The Lifestyle Quarter, valued at over RM8 billion upon completion, will be designed by London firm Grimshaw Architects, an agency that has worked on New York's Fulton Center, the city's newest transit hub.

To recap back in April 2013, 1MDB awarded its first package of earthworks to WCT. In September 2014, 1MDB signed a 20-year concession agreement with Veolia Water Technologies Southeast Asia for wastewater treatment and recycled water supply in TRX.

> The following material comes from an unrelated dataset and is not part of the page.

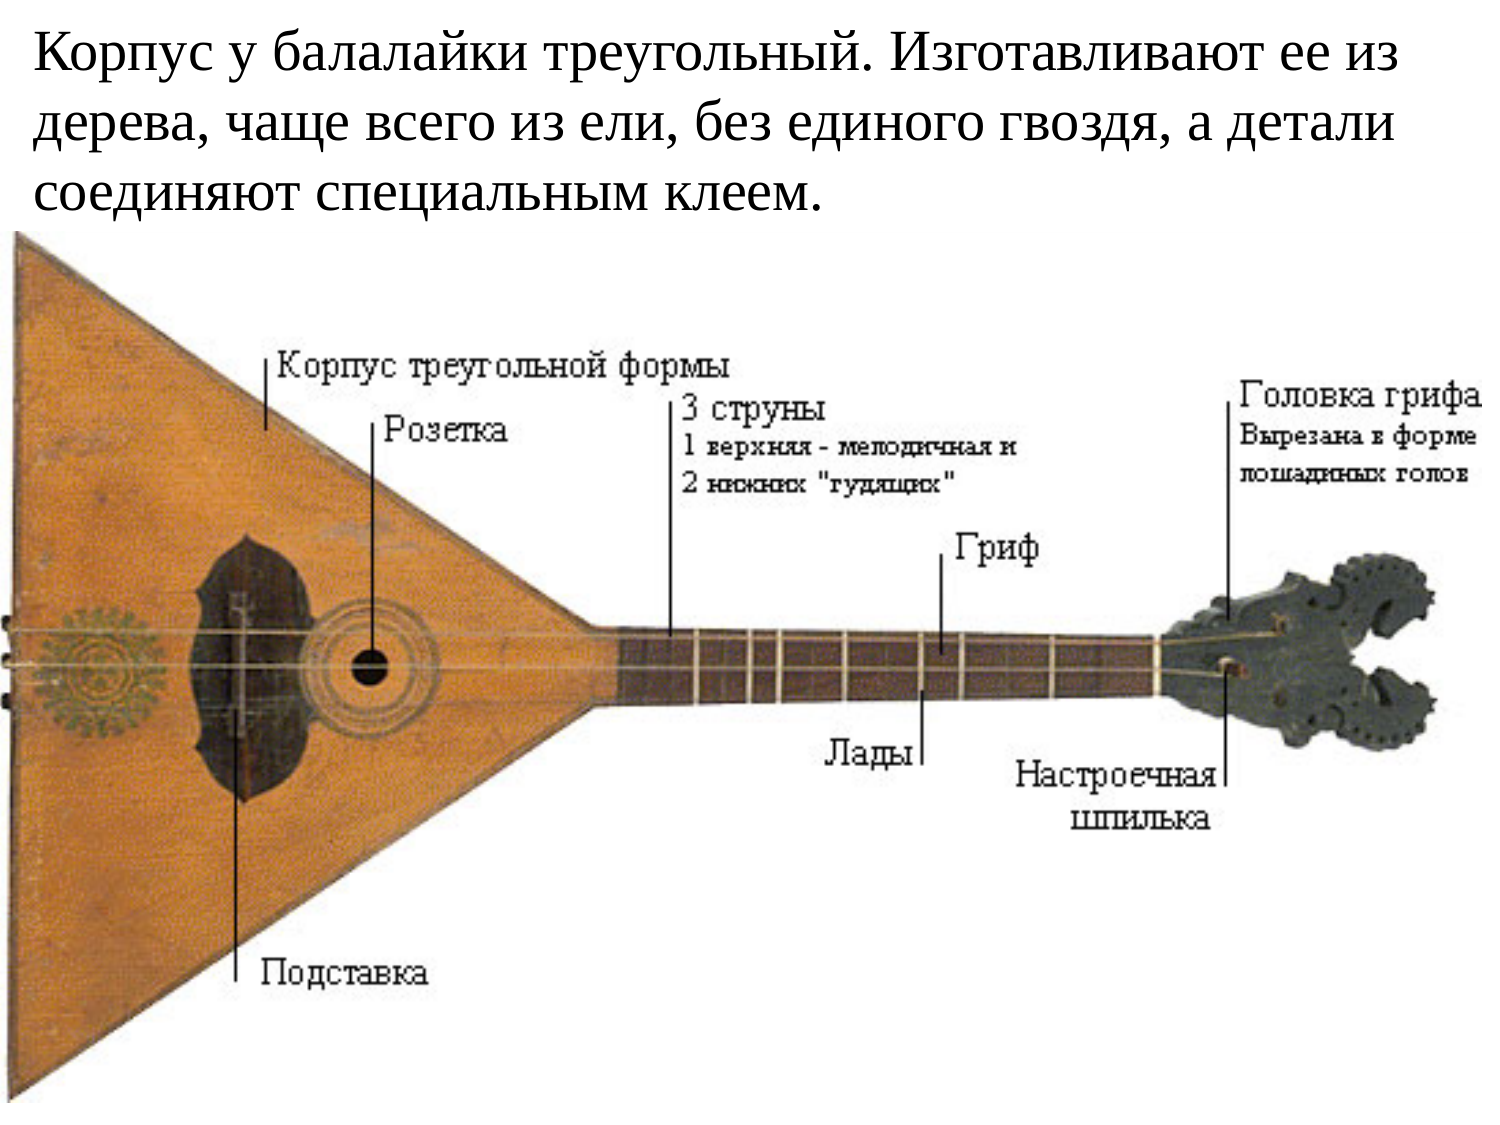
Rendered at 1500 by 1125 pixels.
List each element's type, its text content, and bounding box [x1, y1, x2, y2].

More recently, government-linked property developer Malaysian Resources Corporation Berhad (MRCB) surprised the market when it won the deal to buy the 1.86-acre German Embassy Land at Jalan Kia Peng for RM3,188 psf, or RM259.1 million.

Singapore listed property developer, Oxley Holdings Ltd bought a 3.42-acre piece of freehold land in Jalan Ampang for RM3,325 psf, or RM446.7 million in November 2013. The following month saw KSK Land Sdn Bhd buying a 3.95-acre freehold parcel at Jalan Conlay for RM3,299 psf.

In September 2010, Urusharta Cemerlang Sdn Bhd, whose parent company owns the Pavilion KL shopping mall, bought a tiny strip of leasehold land in front of the mall from Singapore billionaire Kwek Leng Beng for a record price of RM7,209 psf.